O Despacho Normativo de 26 de Setembro de 1985, publicado no Diário da República II série de 14 de Outubro de 1985, veio definir um conjunto de regras mínimas, entre as quais não figura a situação económica da empresa candidata a acções de formação profissional como facto importante pois a atribuição do subsídio ou como requisito legal dessa atribuição.
O mesmo se passa com o despacho normativo de 13 de Maio de 1986, publicado no Diário da República II série de 2 de Junho de 1986.
Em conclusão: nem a lei, nem a entidade concedente do subsídio declarou a situação económica da empresa candidata facto importante ou de que depende a concessão do subsídio.
Compreende-se que o requisito da situação económica releva no crime de fraude na alteração de crédito (alínea c) do n. 1 do artigo 38), mas não se vê a sua importância para a concessão de subsídio destinado a acções de formação profissional, quando estas, como no caso presente, são subsidiadas a 100 por cento.
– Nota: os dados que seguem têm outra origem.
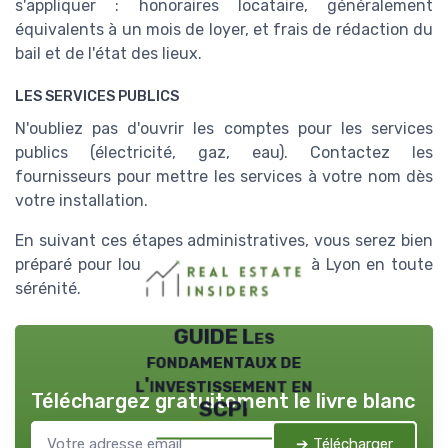
s'appliquer : honoraires locataire, généralement
équivalents à un mois de loyer, et frais de rédaction du
bail et de l'état des lieux.
LES SERVICES PUBLICS
N'oubliez pas d'ouvrir les comptes pour les services
publics (électricité, gaz, eau). Contactez les
fournisseurs pour mettre les services à votre nom dès
votre installation.
En suivant ces étapes administratives, vous serez bien
préparé pour louer votre appartement à Lyon en toute
sérénité.
GUIDE Les
fondamentaux de
l'investissement en
Téléchargez gratuitement le livre blanc
SCPI
➔ Télécharger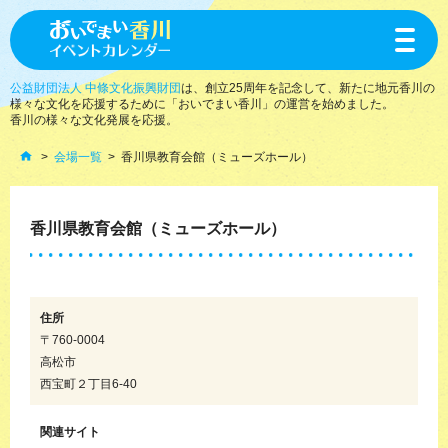
toggle
navigat
公益財団法人 中條文化振興財団
は、創立25周年を記念して、新たに地元香川の
様々な文化を応援するために「おいでまい香川」の運営を始めました。
香川の様々な文化発展を応援。
会場一覧
香川県教育会館（ミューズホール）
香川県教育会館（ミューズホール）
住所
〒760-0004
高松市
西宝町２丁目6-40
関連サイト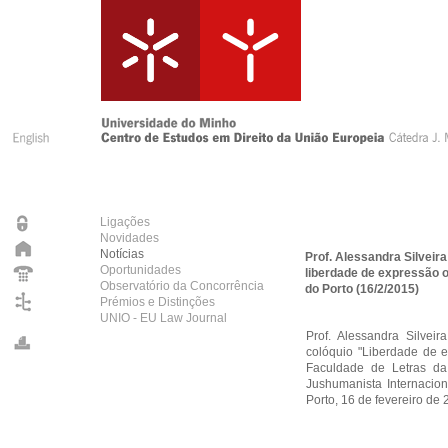
Ligações
Novidades
Notícias
Prof. Alessandra Silvei
Oportunidades
liberdade de expressão 
Observatório da Concorrência
do Porto (16/2/2015)
Prémios e Distinções
UNIO - EU Law Journal
Prof. Alessandra Silvei
colóquio "Liberdade de e
Faculdade de Letras da 
Jushumanista Internacio
Porto, 16 de fevereiro de 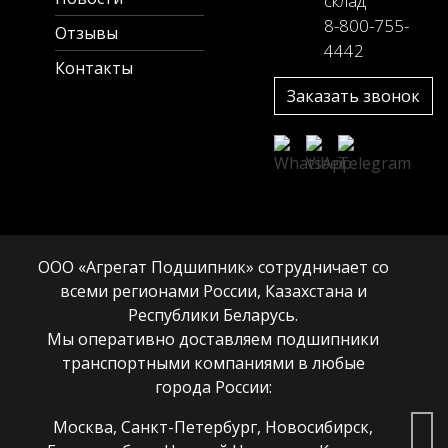
склад
8-800-755-
Отзывы
4442
Контакты
Заказать звонок
ООО «Агрегат Подшипник» сотрудничает со
всеми регионами России, Казахстана и
Республики Беларусь.
Мы оперативно доставляем подшипники
транспортными компаниями в любые
города России:
Москва, Санкт-Петербург, Новосибирск,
As afirmações contidas no ponto 28 da matéria de facto provada, de que o 1. arguido sabia que a J não tinha possibilidade de realizar as acções de formação e de que nunca foi sua intenção realizá-las carecem de valor porque se trata de ilações desapoiadas de substrato fáctico.
Na verdade, no ponto n. 4 o acórdão recorrido refere um contexto de prestação de serviços celebrado em Julho de 1986 entre a I e a J, nos termos do qual a primeira, além do mais, se obrigava a prestar à segunda serviços de "assessoria no que respeita à preparação das acções bem como assessoria técnica e pedagógica no decurso das mesmas", em vista da concretização das acções de formação referidas.
Assim, não se demonstrando a simulação de tal contrato, que nem sequer foi ventilado, é de concluir em sentido contrário ao indicado no citado ponto 28.
Em suma: porque as condutas dos arguidos descritas no acórdão recorrido não integram qualquer das actividades típicas do artigo 36, os factos são insuficientes para a decisão que foi tomada.
Não se verifica a circunstância modificativa dos valores ou danos consideravelmente elevados, punido no n. 2.
O sentido daquela expressão não corresponde à definição da alínea b) do artigo 202 do Código Penal.
Na verdade, no Código Penal trata-se de crimes contra o património, ao passo que aqui se trata de um crime contra a economia do Estado na sua globalidade, como acima se referiu.
"In casu", o crime viola o interesse do Estado na formação profissional de 140 pessoas no sector da indústria vidreira.
Ora, ignora-se qual o peso que a falta de formação profissional dessas 140 pessoas tem em prejuízo da economia nacional, para que os danos acusados possam definir-se como consideravelmente elevados. Bem como se desconhece o valor relativo dos montantes desviados perante as verbas inscritas nos orçamentos do F.S.E. e do Estado Português destinado a acções de formação profissional".
E termina afirmando que a matéria de facto provada permite tão só a condenação do arguido D como autor material de um crime previsto punido pelo artigo 37 n. 1 do dito diploma, encontrando-se já prescrito o respectivo procedimento criminal.